Near Death Experiences
Hundreds of research papers and dozens of books by reputable scientists and doctors have compiled evidence that near death experiences can not be artifacts of a dying brain, but rather real conscious experiences outside of our normal physical reality.
Researchers and psychiatrists such as Dr. Ian Stevenson have studied thousands of cases of children with past life recollections and adults who have recollections under hypnosis. In many cases, special skills, languages, phobias, corroborating artifacts, and/or knowledge of people and places appear to be inexplicable without invoking reincarnation.
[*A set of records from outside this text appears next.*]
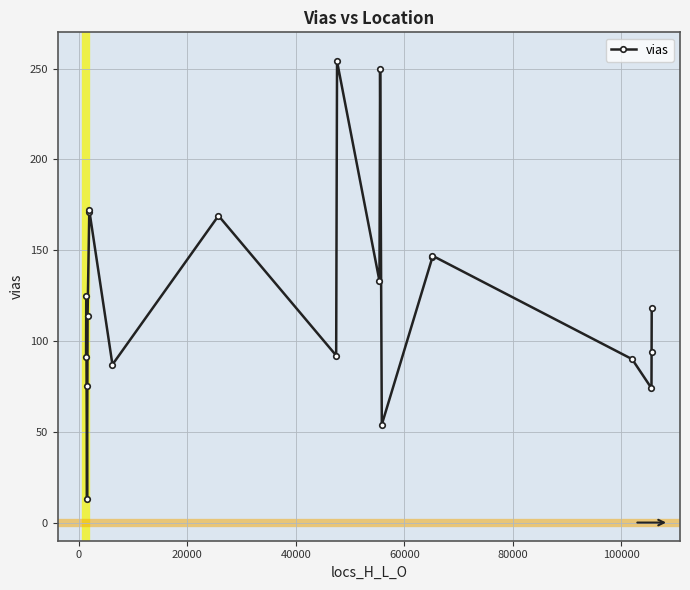

How many interior local peaks (higher than both neighbors) does the data have?

6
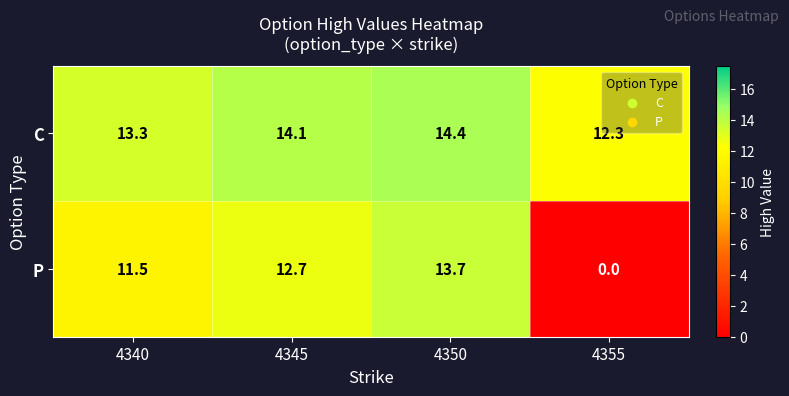

Reading left to right, what are all the values shown in this chart?

C: 13.3	14.1	14.4	12.3
P: 11.5	12.7	13.7	0.0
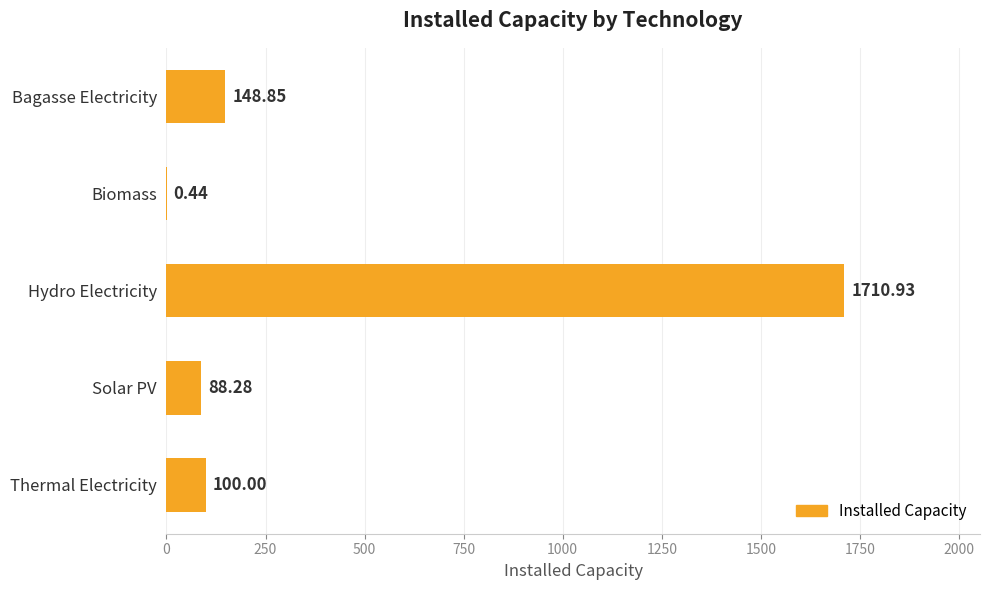

What is the greatest value displayed?

1710.9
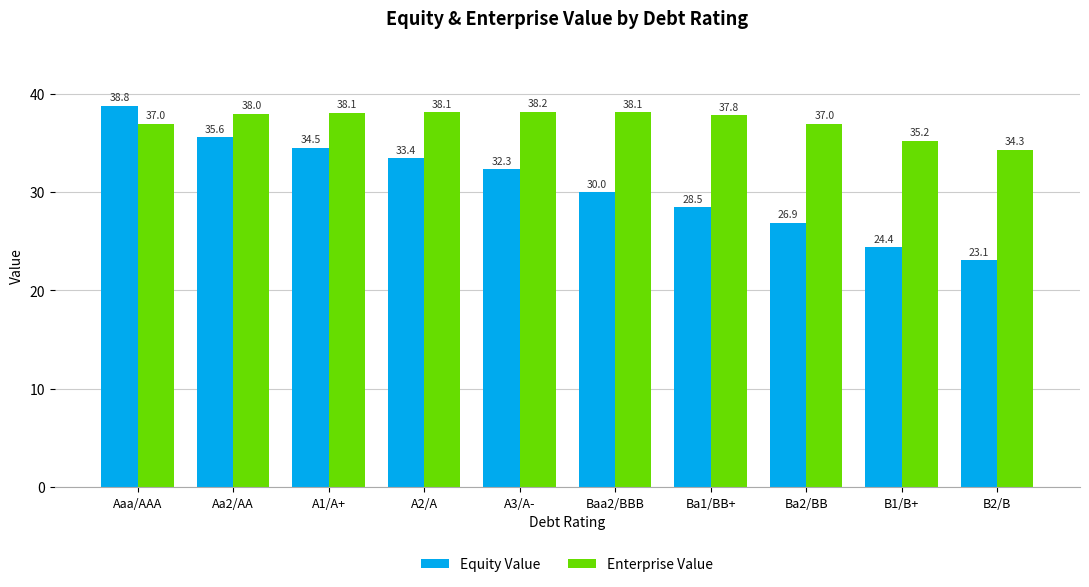

How many groups of bars are there?

10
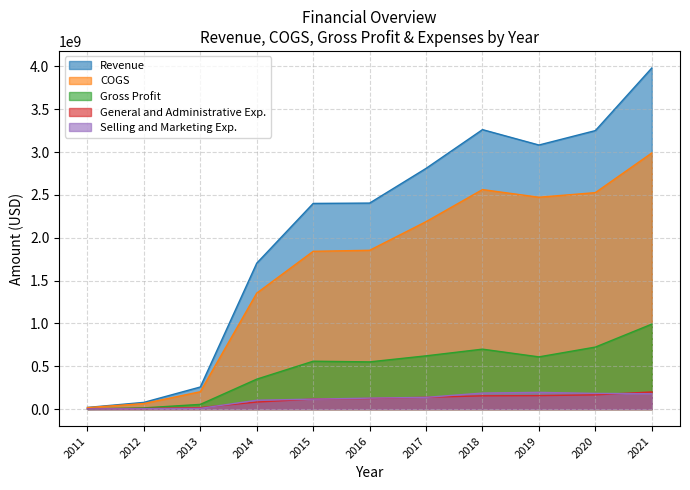

Does the chart have visible grid lines?

Yes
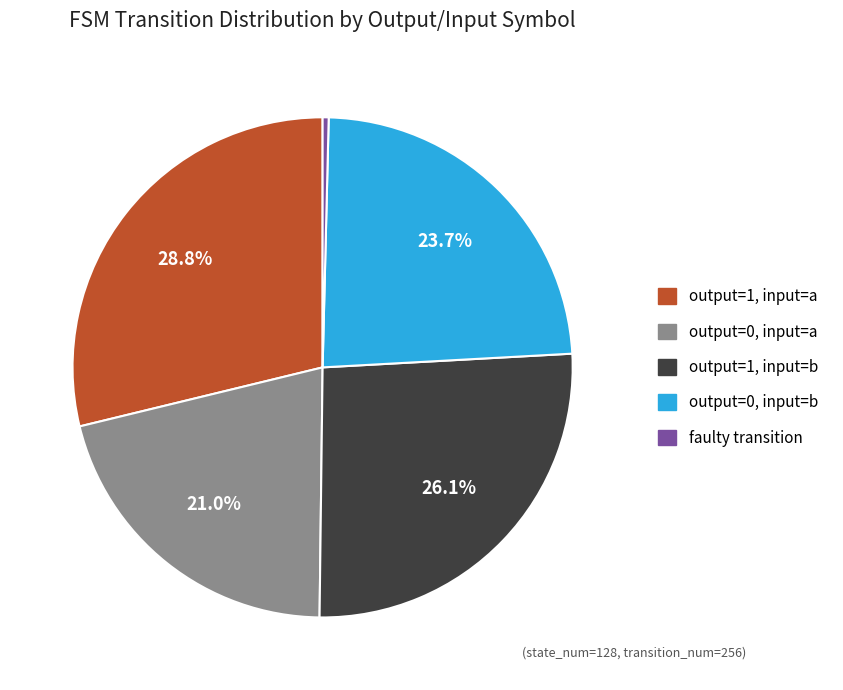

How many slices are in this pie chart?

5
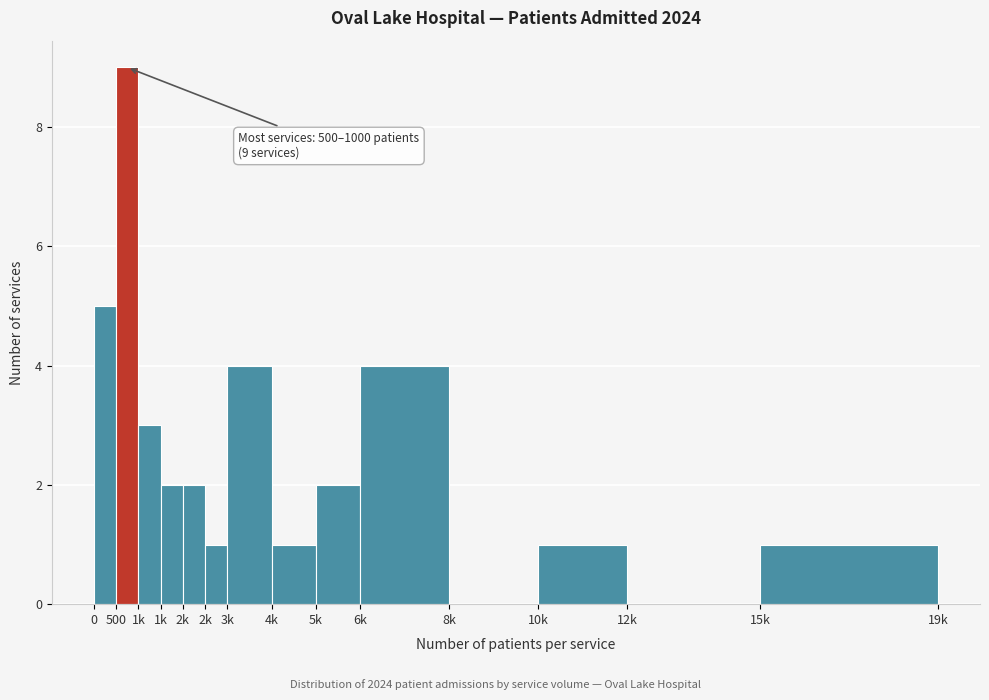

How many series are shown in this chart?

1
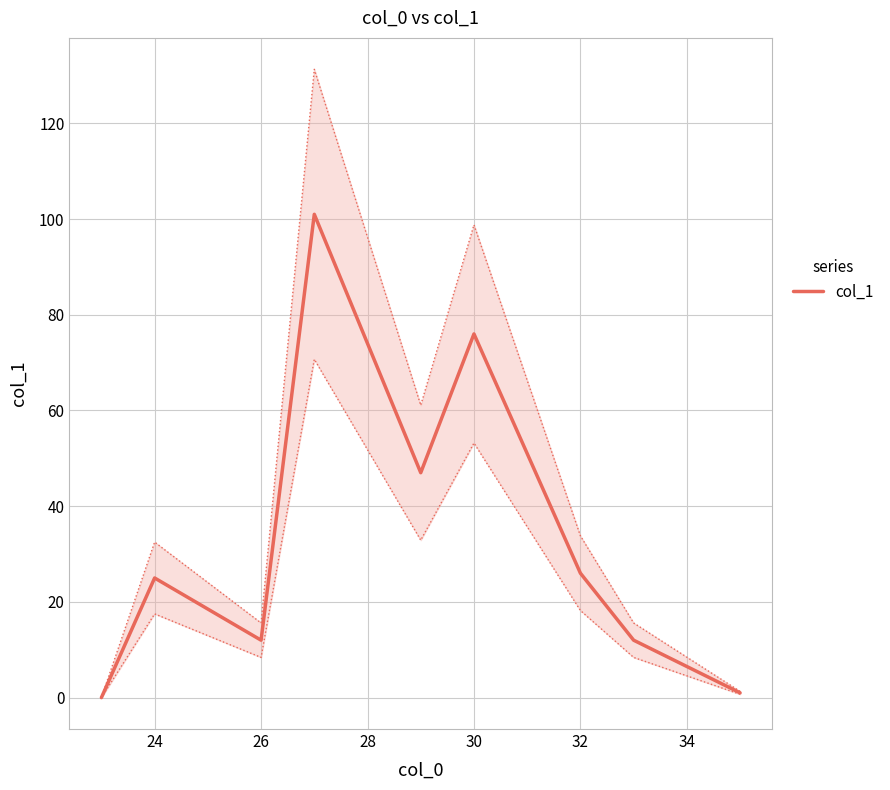

The value of col_1 at 26 is 12. True or false?

True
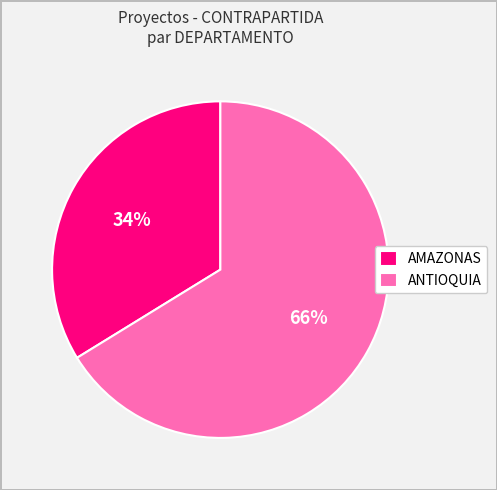

Rank the categories by value from lowest to highest.

AMAZONAS, ANTIOQUIA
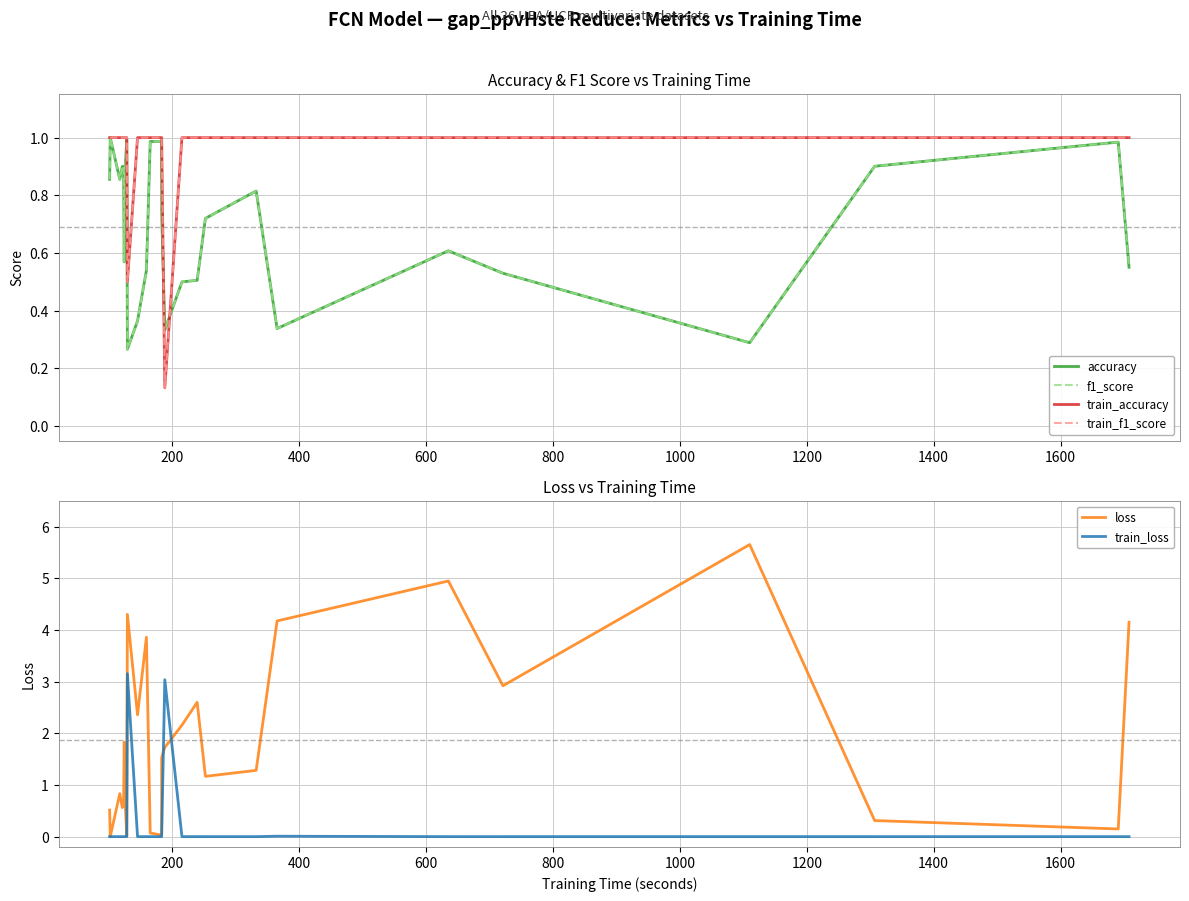

True or false: train_f1_score and train_accuracy cross at least once.

False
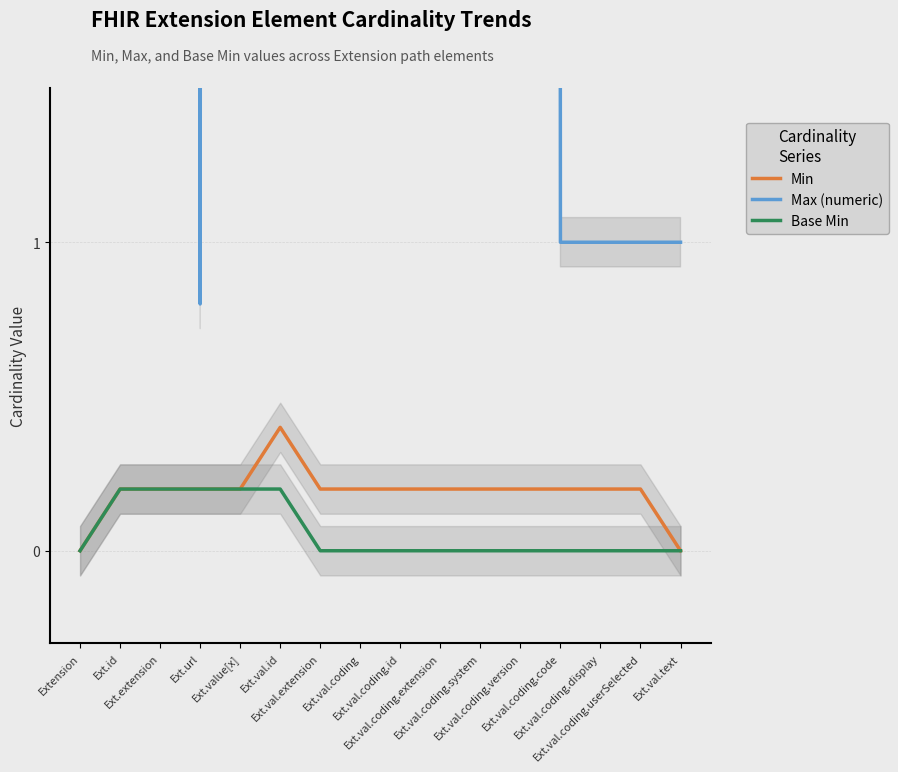

Which category has the lowest value across all series?

Extension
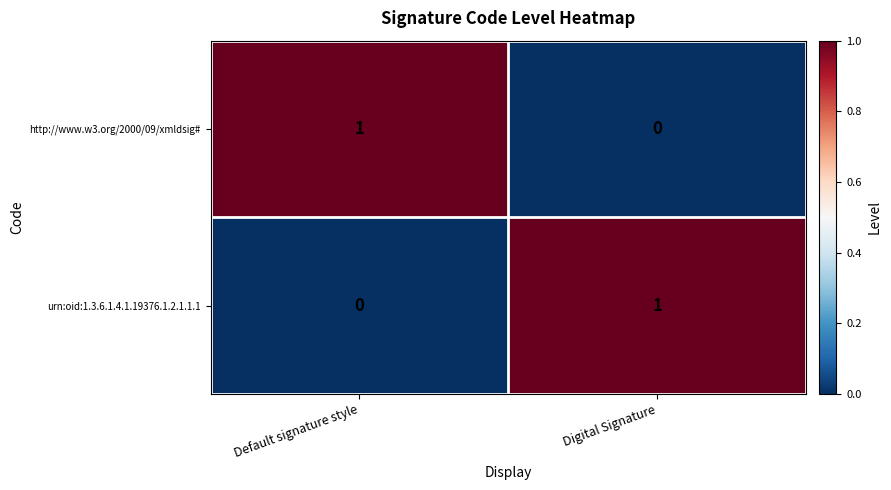

At which label is http://www.w3.org/2000/09/xmldsig# closest to 0?

Digital Signature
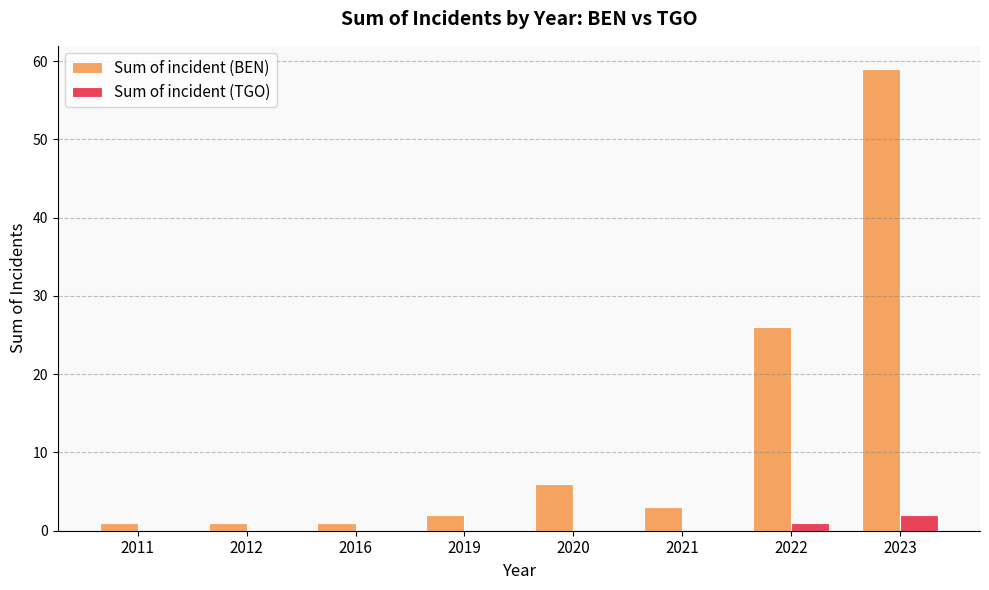

Does the chart contain stacked bars?

No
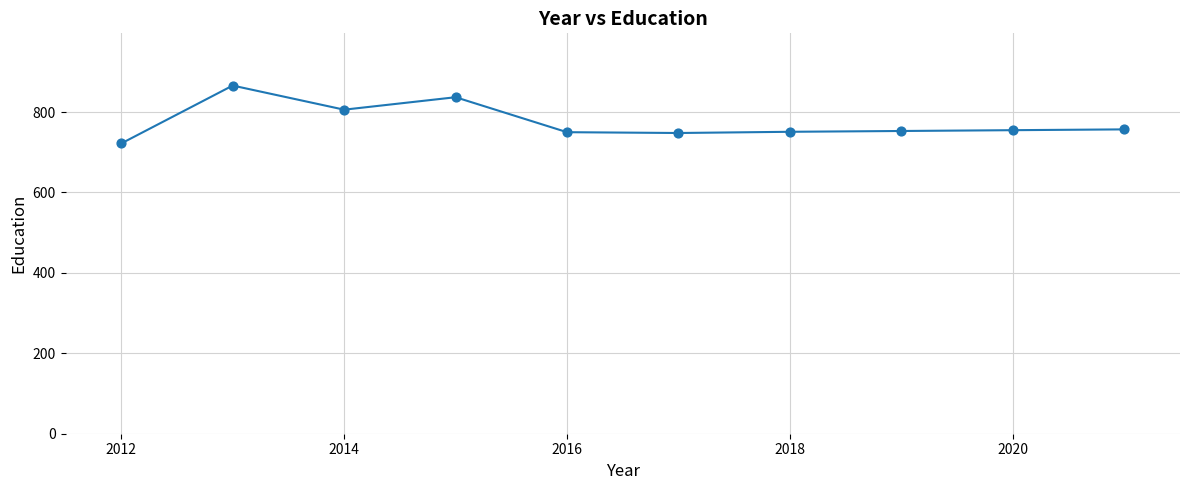

What is the greatest value displayed?

866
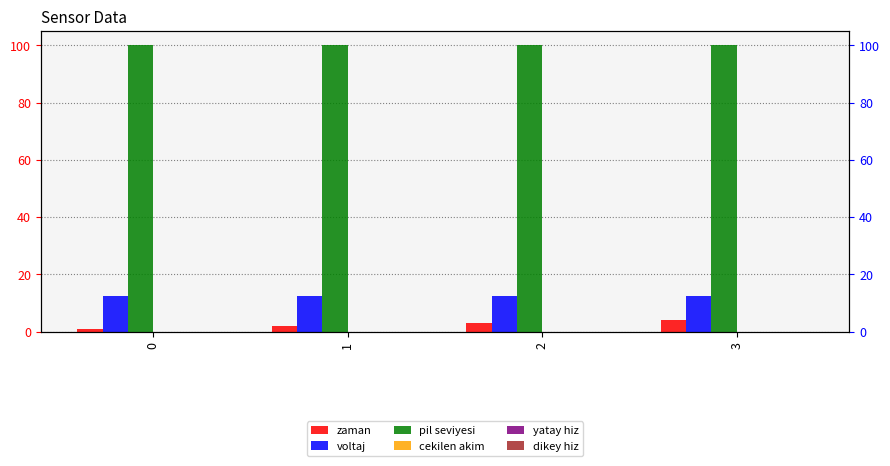

List the series in order of their peak value, lowest first.

cekilen akim, yatay hiz, dikey hiz, zaman, voltaj, pil seviyesi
Even the American Medical Association admitted that some cases were "difficult to explain on any assumption other than reincarnation."
The Finely Tuned Universe
The universe is incredibly finely tuned for the physical existence of matter, let alone life. For example, universal constants cancel out all of the vacuum energy in the universe to an amazing accuracy of one part in 10 to the 115th power. Also, a deviation in the expansion rate of the early universe of 1 part in a billion in either direction would have caused the universe to immediately collapse, or fly apart so fast that stars could never have formed. There are many many more such examples. The standard scientific explanation for this effect is that a near-infinity of universes are spawned every second, most of which are entirely benign. Via a philosophical sleight of hand called the anthropic principle, we happen to be in the only perfect one. Occam's Razor heavily favors a design-oriented simulation theory here (the consciousness-driven model solves this).